The Final Few Days of Earth-Life

           A number of people have chastised me for the title of my book, The Fun of Dying. And they have a point. In order for us to transition from this vibratory level of reality to the levels that are occupied by the dead, we have to get ourselves free of material bodies that are fighting to stay alive. And that process emphatically is not fun! Whether we are dying of cancer, an injury, or just old age, unless we are unexpectedly called in our sleep we are likely to find unpleasant the process of weakening our material body enough for death to overtake it. Within the last two or three days of life, though, most of us rally. We are more alert, generally our pain lessens, and we tend to be more accepting of impending death, even if we had previously been fearful.

           It is within the last few days or hours that we first see our deathbed visitors. One or more of the dead people and pets that we are most likely to trust will show up, looking young and healthy. The number of visitors and the timing of their arrival is highly individual: I have seen reports of deathbed visitors coming and going for weeks, and also reports of deathbed visitors showing up immediately before the event. We might see just a spouse or parent or a childhood pet, or we might find ourselves entertaining a crowd. My guess is that the usual interval between the arrival of visitors and the death is twenty-four to forty-eight hours, so let’s assume that is what happens in our case. Our dead loved ones usually first appear in an upper corner of the room, and they might stay there, although sometimes they will come down and take a chair and make themselves at home. Deathbed visitors generally converse with us mentally, and in fact once we are in contact with them we tend to lose interest in communicating with the living. Mom is here, looking amazingly great after a forty-year separation! Now I know that everyone else must be fine, and I also know for sure I will survive my death.

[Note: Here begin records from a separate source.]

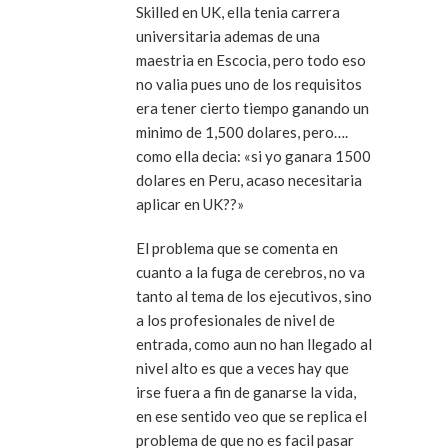
Skilled en UK, ella tenia carrera
universitaria ademas de una
maestria en Escocia, pero todo eso
no valia pues uno de los requisitos
era tener cierto tiempo ganando un
minimo de 1,500 dolares, pero….
como ella decia: «si yo ganara 1500
dolares en Peru, acaso necesitaria
aplicar en UK??»
El problema que se comenta en
cuanto a la fuga de cerebros, no va
tanto al tema de los ejecutivos, sino
a los profesionales de nivel de
entrada, como aun no han llegado al
nivel alto es que a veces hay que
irse fuera a fin de ganarse la vida,
en ese sentido veo que se replica el
problema de que no es facil pasar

We might have actual glimpses of post-death reality. It will be as if a wall of the room has disappeared, and we will see breathtaking natural vistas with lots of greenery and flowers in unearthly colors backed by snow-capped mountains. We might see a beautiful, ethereal city. This sort of gift is more common if we are alert and not medicated, and anecdotally I would add that it seems to happen more readily for young people. There are reports of children dying a century ago from diphtheria and other now-vanquished diseases who would enjoy panoramic vistas for days before their actual deaths.